What you should do:
Reproduce every line of the records below verbatim and in their original order.

Data items:

►

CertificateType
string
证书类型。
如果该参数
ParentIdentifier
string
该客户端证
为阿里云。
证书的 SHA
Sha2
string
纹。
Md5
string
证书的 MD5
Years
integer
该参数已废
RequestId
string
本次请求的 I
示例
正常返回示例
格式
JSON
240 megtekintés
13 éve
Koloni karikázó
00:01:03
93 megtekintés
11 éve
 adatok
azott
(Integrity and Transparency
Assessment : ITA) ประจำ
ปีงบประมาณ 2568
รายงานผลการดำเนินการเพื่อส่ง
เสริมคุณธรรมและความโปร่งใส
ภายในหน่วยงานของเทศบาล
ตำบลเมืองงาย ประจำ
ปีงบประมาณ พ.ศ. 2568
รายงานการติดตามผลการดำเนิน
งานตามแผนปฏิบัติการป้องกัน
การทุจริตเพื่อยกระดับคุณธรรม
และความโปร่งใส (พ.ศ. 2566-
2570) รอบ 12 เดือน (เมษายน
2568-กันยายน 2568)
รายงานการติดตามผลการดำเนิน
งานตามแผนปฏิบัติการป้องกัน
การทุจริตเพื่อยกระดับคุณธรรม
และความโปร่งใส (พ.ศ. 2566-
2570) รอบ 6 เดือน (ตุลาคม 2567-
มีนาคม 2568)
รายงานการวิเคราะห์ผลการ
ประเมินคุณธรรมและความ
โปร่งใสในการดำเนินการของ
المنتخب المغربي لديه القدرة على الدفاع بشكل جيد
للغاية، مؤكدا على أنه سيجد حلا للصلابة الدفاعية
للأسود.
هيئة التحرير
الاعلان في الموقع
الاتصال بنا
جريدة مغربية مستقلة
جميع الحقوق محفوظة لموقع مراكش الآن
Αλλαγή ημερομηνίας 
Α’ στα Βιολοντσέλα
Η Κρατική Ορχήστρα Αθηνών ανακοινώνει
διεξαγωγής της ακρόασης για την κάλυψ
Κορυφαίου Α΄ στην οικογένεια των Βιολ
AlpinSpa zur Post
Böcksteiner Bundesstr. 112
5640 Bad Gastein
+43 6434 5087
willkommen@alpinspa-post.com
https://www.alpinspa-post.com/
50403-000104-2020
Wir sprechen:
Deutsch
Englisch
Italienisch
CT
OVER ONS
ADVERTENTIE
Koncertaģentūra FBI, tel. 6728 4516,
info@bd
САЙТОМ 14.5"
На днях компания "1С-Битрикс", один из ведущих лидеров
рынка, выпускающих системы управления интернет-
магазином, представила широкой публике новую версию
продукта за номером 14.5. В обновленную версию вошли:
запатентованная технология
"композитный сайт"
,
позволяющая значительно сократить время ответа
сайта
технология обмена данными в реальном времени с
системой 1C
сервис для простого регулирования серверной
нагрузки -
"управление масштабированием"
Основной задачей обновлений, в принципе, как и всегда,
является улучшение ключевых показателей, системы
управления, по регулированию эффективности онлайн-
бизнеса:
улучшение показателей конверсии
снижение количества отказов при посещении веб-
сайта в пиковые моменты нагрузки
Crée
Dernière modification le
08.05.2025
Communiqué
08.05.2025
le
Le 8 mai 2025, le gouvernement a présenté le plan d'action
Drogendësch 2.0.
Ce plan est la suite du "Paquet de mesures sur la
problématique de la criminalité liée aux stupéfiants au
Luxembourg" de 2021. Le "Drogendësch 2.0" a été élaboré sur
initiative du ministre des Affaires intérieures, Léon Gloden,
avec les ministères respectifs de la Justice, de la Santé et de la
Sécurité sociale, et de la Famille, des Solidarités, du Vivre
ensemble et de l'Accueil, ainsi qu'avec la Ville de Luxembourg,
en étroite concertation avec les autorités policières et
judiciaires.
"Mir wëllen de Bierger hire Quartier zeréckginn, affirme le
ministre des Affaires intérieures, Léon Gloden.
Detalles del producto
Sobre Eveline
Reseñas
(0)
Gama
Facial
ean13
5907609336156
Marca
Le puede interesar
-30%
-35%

◄

Completed task:
CertificateType
string
证书类型。
如果该参数
ParentIdentifier
string
该客户端证
为阿里云。
证书的 SHA
Sha2
string
纹。
Md5
string
证书的 MD5
Years
integer
该参数已废
RequestId
string
本次请求的 I
示例
正常返回示例
格式
JSON
240 megtekintés
13 éve
Koloni karikázó
00:01:03
93 megtekintés
11 éve
 adatok
azott
(Integrity and Transparency
Assessment : ITA) ประจำ
ปีงบประมาณ 2568
รายงานผลการดำเนินการเพื่อส่ง
เสริมคุณธรรมและความโปร่งใส
ภายในหน่วยงานของเทศบาล
ตำบลเมืองงาย ประจำ
ปีงบประมาณ พ.ศ. 2568
รายงานการติดตามผลการดำเนิน
งานตามแผนปฏิบัติการป้องกัน
การทุจริตเพื่อยกระดับคุณธรรม
และความโปร่งใส (พ.ศ. 2566-
2570) รอบ 12 เดือน (เมษายน
2568-กันยายน 2568)
รายงานการติดตามผลการดำเนิน
งานตามแผนปฏิบัติการป้องกัน
การทุจริตเพื่อยกระดับคุณธรรม
และความโปร่งใส (พ.ศ. 2566-
2570) รอบ 6 เดือน (ตุลาคม 2567-
มีนาคม 2568)
รายงานการวิเคราะห์ผลการ
ประเมินคุณธรรมและความ
โปร่งใสในการดำเนินการของ
المنتخب المغربي لديه القدرة على الدفاع بشكل جيد
للغاية، مؤكدا على أنه سيجد حلا للصلابة الدفاعية
للأسود.
هيئة التحرير
الاعلان في الموقع
الاتصال بنا
جريدة مغربية مستقلة
جميع الحقوق محفوظة لموقع مراكش الآن
Αλλαγή ημερομηνίας 
Α’ στα Βιολοντσέλα
Η Κρατική Ορχήστρα Αθηνών ανακοινώνει
διεξαγωγής της ακρόασης για την κάλυψ
Κορυφαίου Α΄ στην οικογένεια των Βιολ
AlpinSpa zur Post
Böcksteiner Bundesstr. 112
5640 Bad Gastein
+43 6434 5087
willkommen@alpinspa-post.com
https://www.alpinspa-post.com/
50403-000104-2020
Wir sprechen:
Deutsch
Englisch
Italienisch
CT
OVER ONS
ADVERTENTIE
Koncertaģentūra FBI, tel. 6728 4516,
info@bd
САЙТОМ 14.5"
На днях компания "1С-Битрикс", один из ведущих лидеров
рынка, выпускающих системы управления интернет-
магазином, представила широкой публике новую версию
продукта за номером 14.5. В обновленную версию вошли:
запатентованная технология
"композитный сайт"
,
позволяющая значительно сократить время ответа
сайта
технология обмена данными в реальном времени с
системой 1C
сервис для простого регулирования серверной
нагрузки -
"управление масштабированием"
Основной задачей обновлений, в принципе, как и всегда,
является улучшение ключевых показателей, системы
управления, по регулированию эффективности онлайн-
бизнеса:
улучшение показателей конверсии
снижение количества отказов при посещении веб-
сайта в пиковые моменты нагрузки
Crée
Dernière modification le
08.05.2025
Communiqué
08.05.2025
le
Le 8 mai 2025, le gouvernement a présenté le plan d'action
Drogendësch 2.0.
Ce plan est la suite du "Paquet de mesures sur la
problématique de la criminalité liée aux stupéfiants au
Luxembourg" de 2021. Le "Drogendësch 2.0" a été élaboré sur
initiative du ministre des Affaires intérieures, Léon Gloden,
avec les ministères respectifs de la Justice, de la Santé et de la
Sécurité sociale, et de la Famille, des Solidarités, du Vivre
ensemble et de l'Accueil, ainsi qu'avec la Ville de Luxembourg,
en étroite concertation avec les autorités policières et
judiciaires.
"Mir wëllen de Bierger hire Quartier zeréckginn, affirme le
ministre des Affaires intérieures, Léon Gloden.
Detalles del producto
Sobre Eveline
Reseñas
(0)
Gama
Facial
ean13
5907609336156
Marca
Le puede interesar
-30%
-35%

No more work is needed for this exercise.